Thursday, May 3, 2012

Small Town Elections

The town of Ashland just had an election for town council on May 1st. According to the Richmond Times Dispatch, only 616 of the town's 3,908 voters came out to the polls.

There were three seats open, with five candidates running for those three seats. Results turned out like this:

Ned Henson: 382 votes
George F. Spagna: 373 votes
Steve Trivett: 339 votes
Terri Winston-Abri: 314 votes
Lucinda Jones: 186 votes

Since each voter who showed up could cast three votes, there were a total of 1,848 potential votes. However, there were only a total of 1,594 votes cast. That is a deficit of 254 votes.

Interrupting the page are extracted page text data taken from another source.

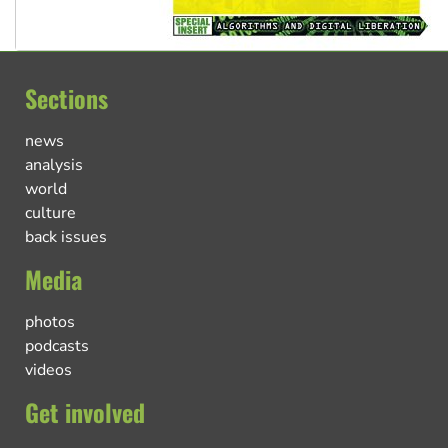
Sections
news
analysis
world
culture
back issues
Media
photos
podcasts
videos
Get involved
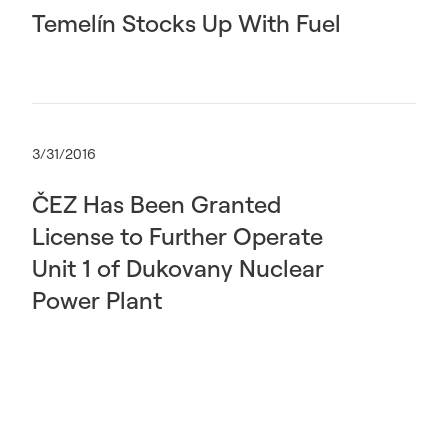
Temelín Stocks Up With Fuel
3/31/2016
ČEZ Has Been Granted
License to Further Operate
Unit 1 of Dukovany Nuclear
Power Plant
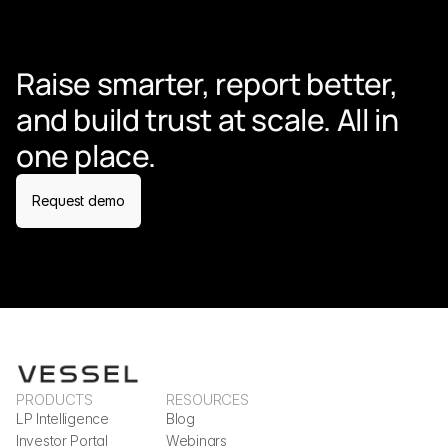
Raise smarter, report better, 
and build trust at scale. All in 
one place.
Request demo
PRODUCTS
RESOURCES
LP Intelligence
Blog
Investor Portal
Webinars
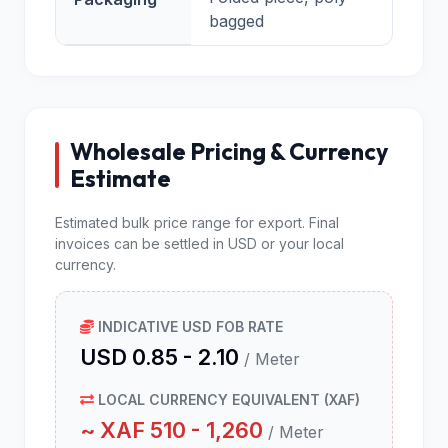
bagged
Wholesale Pricing & Currency
Estimate
Estimated bulk price range for export. Final
invoices can be settled in USD or your local
currency.
INDICATIVE USD FOB RATE
USD 0.85 - 2.10
/ Meter
LOCAL CURRENCY EQUIVALENT (XAF)
~ XAF 510 - 1,260
/ Meter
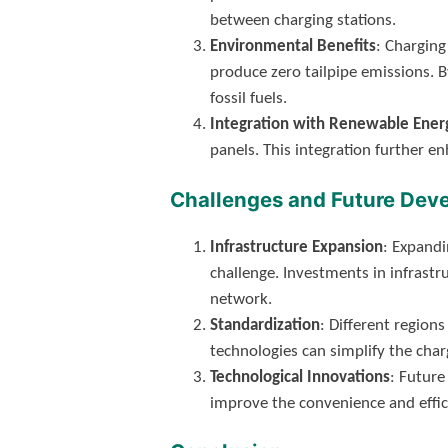
between charging stations.
Environmental Benefits
: Charging
produce zero tailpipe emissions. B
fossil fuels.
Integration with Renewable Ener
panels. This integration further e
Challenges and Future Dev
Infrastructure Expansion
: Expandi
challenge. Investments in infrast
network.
Standardization
: Different regio
technologies can simplify the cha
Technological Innovations
: Future
improve the convenience and effic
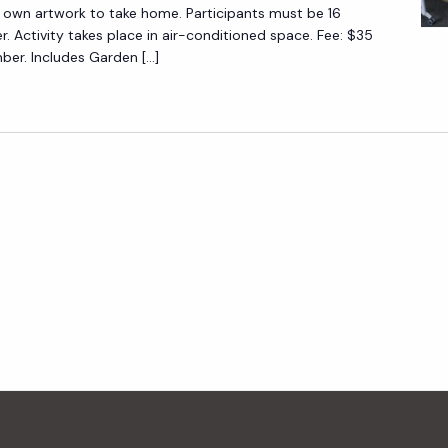
N
 own artwork to take home. Participants must be 16
T
I
er. Activity takes place in air-conditioned space. Fee: $35
I
r. Includes Garden […]
C
N
A
G
L
F
P
O
A
R
I
B
N
E
T
G
I
I
N
N
G
N
F
E
O
R
R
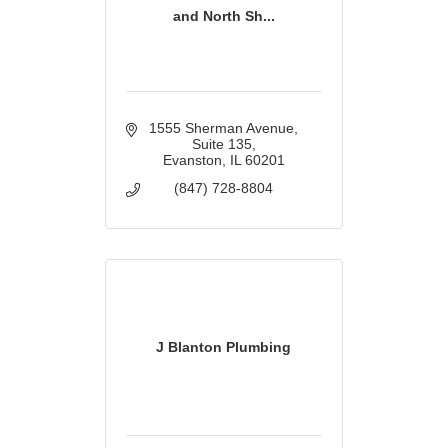
and North Sh...
1555 Sherman Avenue
Suite 135
Evanston
IL
60201
(847) 728-8804
J Blanton Plumbing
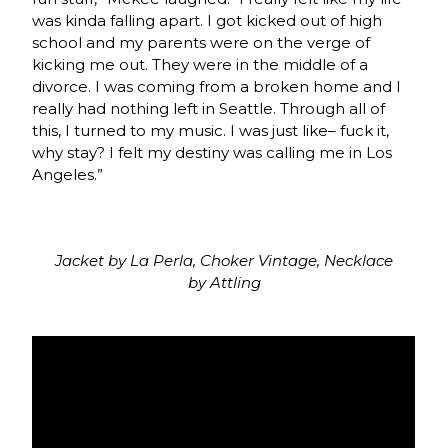
was kinda falling apart. I got kicked out of high
school and my parents were on the verge of
kicking me out. They were in the middle of a
divorce. I was coming from a broken home and I
really had nothing left in Seattle. Through all of
this, I turned to my music. I was just like– fuck it,
why stay? I felt my destiny was calling me in Los
Angeles.”
Jacket by La Perla, Choker Vintage, Necklace
by Attling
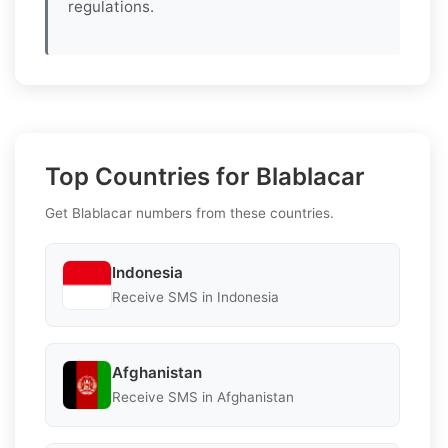
regulations.
Top Countries for Blablacar
Get Blablacar numbers from these countries.
Indonesia
Receive SMS in Indonesia
Afghanistan
Receive SMS in Afghanistan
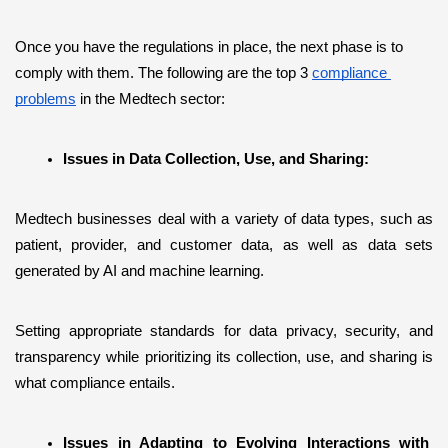
Once you have the regulations in place, the next phase is to 
comply with them. The following are the top 3 
compliance 
problems
 in the Medtech sector:
Issues in Data Collection, Use, and Sharing:
Medtech businesses deal with a variety of data types, such as 
patient, provider, and customer data, as well as data sets 
generated by AI and machine learning.
Setting appropriate standards for data privacy, security, and 
transparency while prioritizing its collection, use, and sharing is 
what compliance entails. 
Issues in Adapting to Evolving Interactions with 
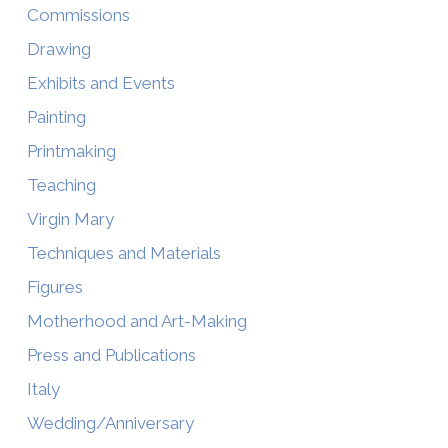
Commissions
Drawing
Exhibits and Events
Painting
Printmaking
Teaching
Virgin Mary
Techniques and Materials
Figures
Motherhood and Art-Making
Press and Publications
Italy
Wedding/Anniversary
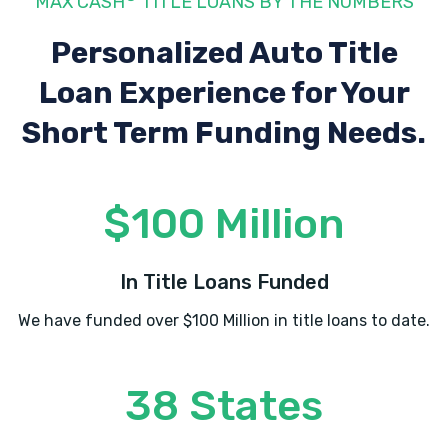
MAX CASH
TITLE LOANS BY THE NUMBERS
Personalized Auto Title
Loan Experience
for Your
Short Term Funding Needs.
$100 Million
In Title Loans Funded
We have funded over $100 Million in title loans to date.
38 States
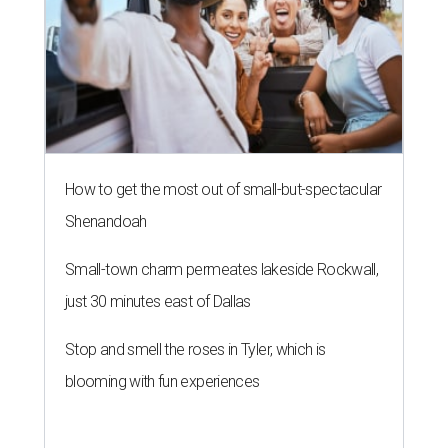
How to get the most out of small-but-spectacular
Shenandoah
Small-town charm permeates lakeside Rockwall,
just 30 minutes east of Dallas
Stop and smell the roses in Tyler, which is
blooming with fun experiences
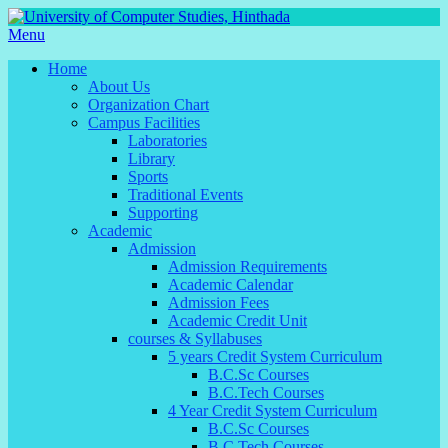
Menu
Home
About Us
Organization Chart
Campus Facilities
Laboratories
Library
Sports
Traditional Events
Supporting
Academic
Admission
Admission Requirements
Academic Calendar
Admission Fees
Academic Credit Unit
courses & Syllabuses
5 years Credit System Curriculum
B.C.Sc Courses
B.C.Tech Courses
4 Year Credit System Curriculum
B.C.Sc Courses
B.C.Tech Courses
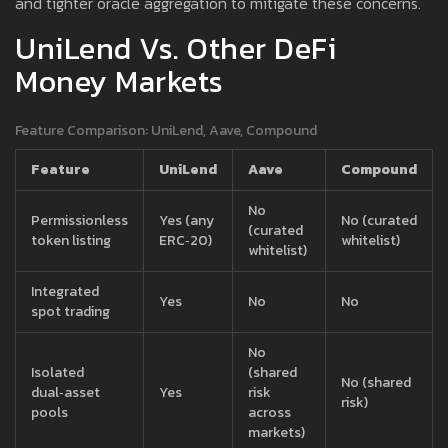
and tighter oracle aggregation to mitigate these concerns.
UniLend Vs. Other DeFi
Money Markets
Feature Comparison: UniLend, Aave, Compound
Feature
UniLend
Aave
Compound
No
Permissionless
Yes (any
No (curated
(curated
token listing
ERC‑20)
whitelist)
whitelist)
Integrated
Yes
No
No
spot trading
No
Isolated
(shared
No (shared
dual‑asset
Yes
risk
risk)
pools
across
markets)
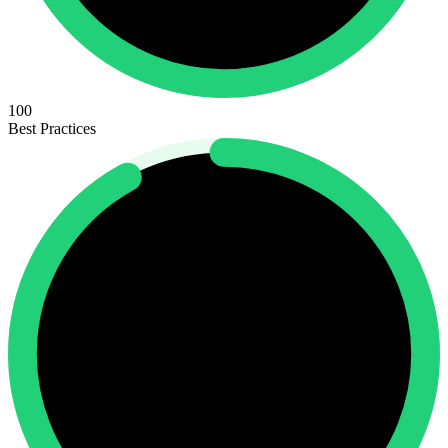
100
Best Practices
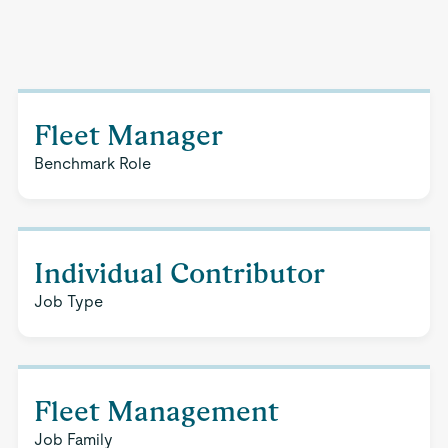
Fleet Manager
Benchmark Role
Individual Contributor
Job Type
Fleet Management
Job Family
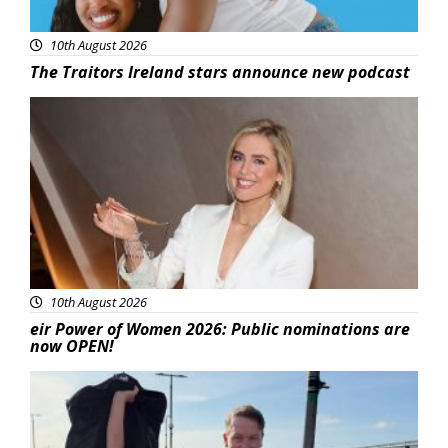
10th August 2026
The Traitors Ireland stars announce new podcast
News
10th August 2026
eir Power of Women 2026: Public nominations are
now OPEN!
Featured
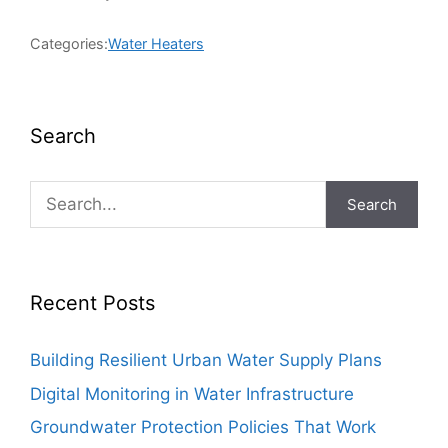
Categories:
Water Heaters
Search
Search
Recent Posts
Building Resilient Urban Water Supply Plans
Digital Monitoring in Water Infrastructure
Groundwater Protection Policies That Work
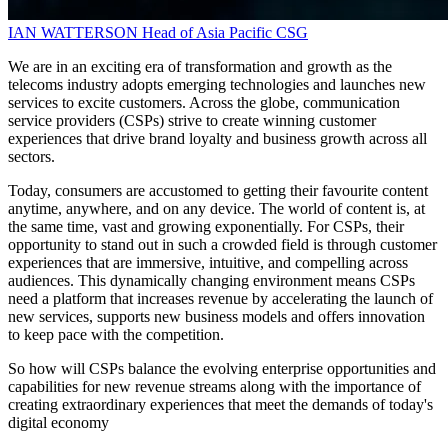
IAN WATTERSON
Head of Asia Pacific
CSG
We are in an exciting era of transformation and growth as the
telecoms industry adopts emerging technologies and launches new
services to excite customers. Across the globe, communication
service providers (CSPs) strive to create winning customer
experiences that drive brand loyalty and business growth across all
sectors.
Today, consumers are accustomed to getting their favourite content
anytime, anywhere, and on any device. The world of content is, at
the same time, vast and growing exponentially. For CSPs, their
opportunity to stand out in such a crowded field is through customer
experiences that are immersive, intuitive, and compelling across
audiences. This dynamically changing environment means CSPs
need a platform that increases revenue by accelerating the launch of
new services, supports new business models and offers innovation
to keep pace with the competition.
So how will CSPs balance the evolving enterprise opportunities and
capabilities for new revenue streams along with the importance of
creating extraordinary experiences that meet the demands of today's
digital economy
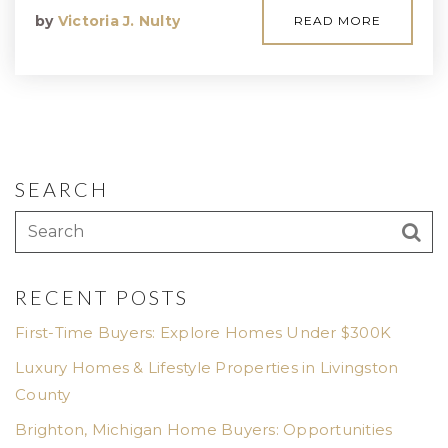
by
Victoria J. Nulty
READ MORE
SEARCH
RECENT POSTS
First-Time Buyers: Explore Homes Under $300K
Luxury Homes & Lifestyle Properties in Livingston
County
Brighton, Michigan Home Buyers: Opportunities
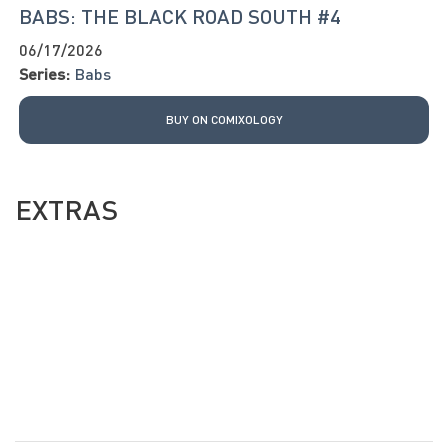
BABS: THE BLACK ROAD SOUTH #4
06/17/2026
Series:
Babs
BUY ON COMIXOLOGY
EXTRAS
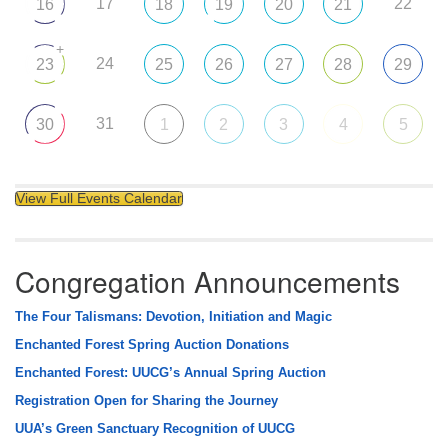
17
22
16
18
19
20
21
+
24
23
25
26
27
28
29
31
30
1
2
3
4
5
View Full Events Calendar
Congregation Announcements
The Four Talismans: Devotion, Initiation and Magic
Enchanted Forest Spring Auction Donations
Enchanted Forest: UUCG’s Annual Spring Auction
Registration Open for Sharing the Journey
UUA’s Green Sanctuary Recognition of UUCG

This means that somewhere between 127 and 254 people left at least one of the three ballot spots blank. That is, they only voted for one or two candidates, and left the remaining spots empty.

I have to confess, I've done this before. I go to polls, and if I don't know enough about candidates, I don't vote for them. I might be voting for a particular issues I care about, and rather than just vote randomly for the other issues, I leave them blank for those who are better informed to decide.

But it is interesting. If all slots had been filled on all ballots, by all voters who showed up, the results could have been drastically different. Those missing votes are enough to have put any one of the candidates far in the lead of the others.

Just 15.8% of the eligible voters came out. The total gap between the most and least amount of votes is only 196 votes. That difference is only 5% of the eligible voters.

If 98 of the people who voted had voted differently, the results would have been different.

As a nation, we are pretty apathetic to voting. I think there is a sense that somehow, one vote can't make a difference. But here's an example of how huge a difference it could make. 196 seats is just about the seating capacity of an average restaurant or small theater. I've been in classrooms with over 98 people before.

Something to think about next election day.

1 comment:

  1. Like they say, every vote counts.
    In a town like Ashland, every voter's vote makes a difference.